The problem: Pictures are not repeated. Every line from the beginning of the entries through the one with "f_number: 1.78" is restated exactly.

Source information:
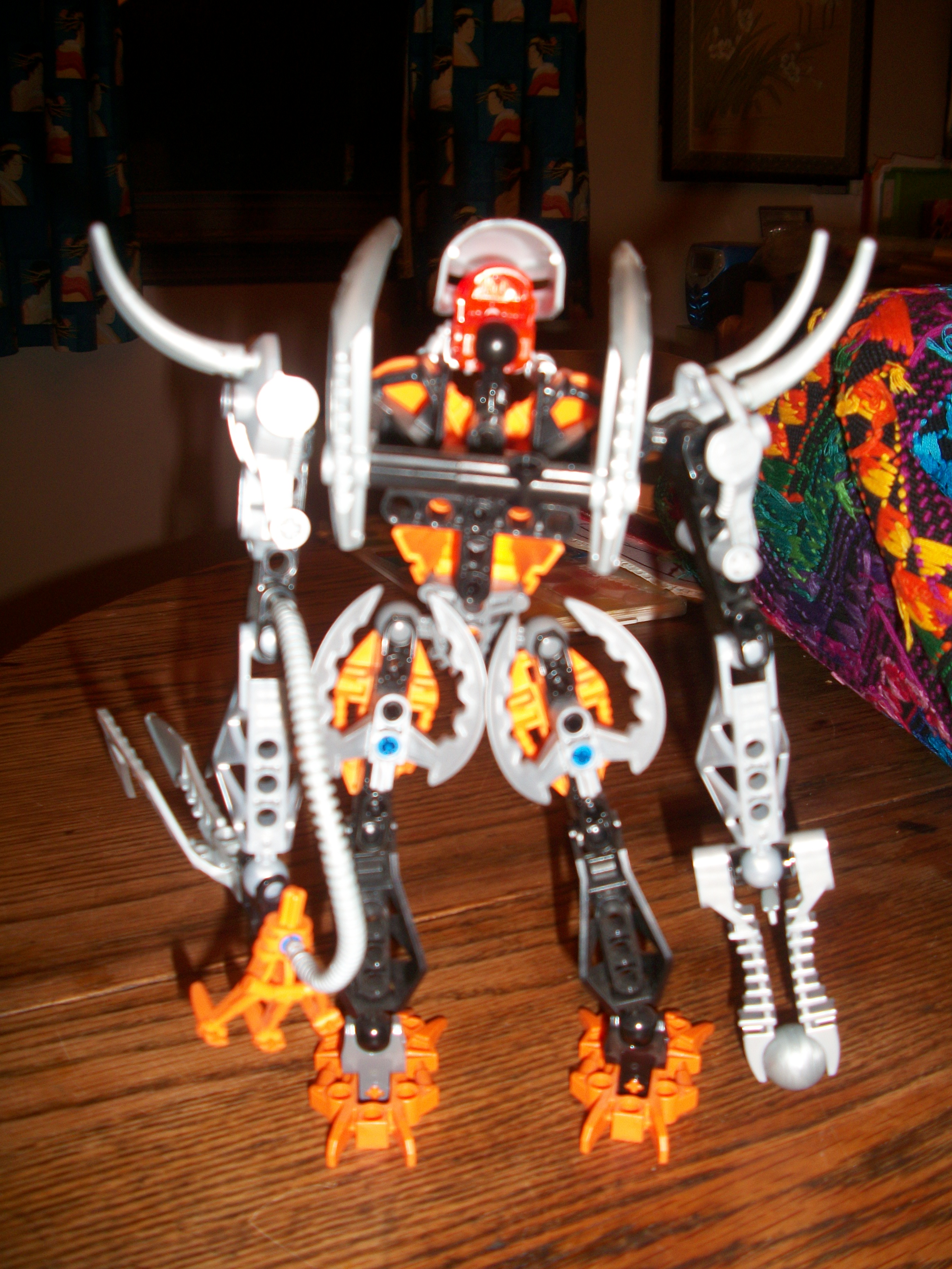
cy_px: 634
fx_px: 1283
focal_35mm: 35
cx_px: 476
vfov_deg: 52.6
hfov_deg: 40.7
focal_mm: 6.3
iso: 80
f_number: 3.1
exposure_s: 1/30
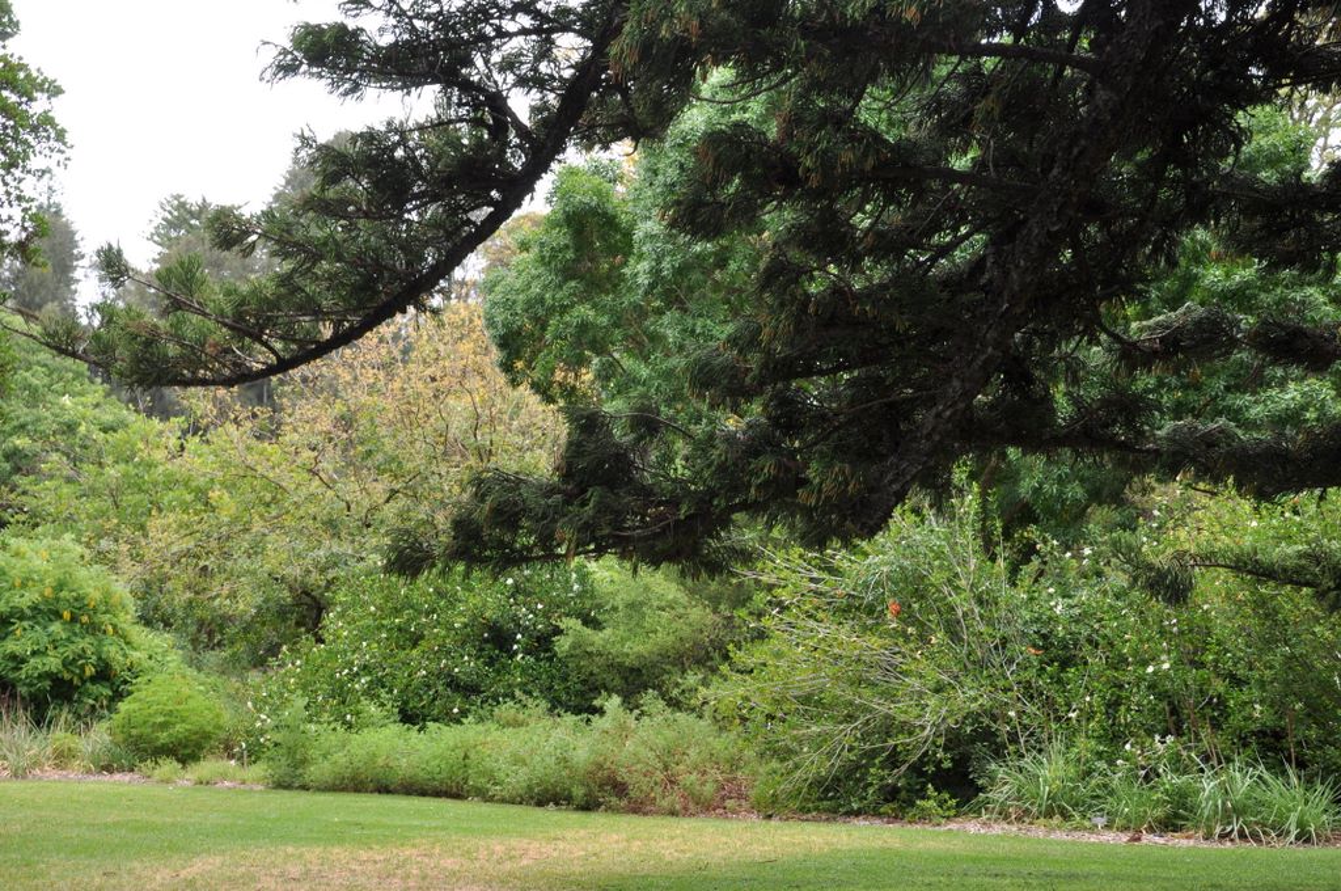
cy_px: 446
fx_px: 2121
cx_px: 670
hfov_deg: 35.1
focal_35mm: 57
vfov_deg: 23.7
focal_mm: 38
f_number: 9
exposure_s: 1/80
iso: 200
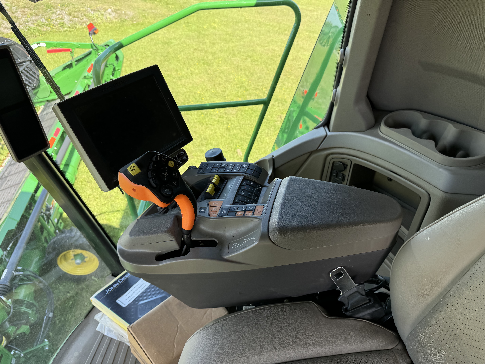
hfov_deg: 71.6
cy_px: 182
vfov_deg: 56.8
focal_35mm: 24
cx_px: 242
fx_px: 336
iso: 80
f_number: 1.78
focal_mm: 6.76
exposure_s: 1/451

Output of the exercise:
cy_px: 634
fx_px: 1283
focal_35mm: 35
cx_px: 476
vfov_deg: 52.6
hfov_deg: 40.7
focal_mm: 6.3
iso: 80
f_number: 3.1
exposure_s: 1/30
cy_px: 446
fx_px: 2121
cx_px: 670
hfov_deg: 35.1
focal_35mm: 57
vfov_deg: 23.7
focal_mm: 38
f_number: 9
exposure_s: 1/80
iso: 200
hfov_deg: 71.6
cy_px: 182
vfov_deg: 56.8
focal_35mm: 24
cx_px: 242
fx_px: 336
iso: 80
f_number: 1.78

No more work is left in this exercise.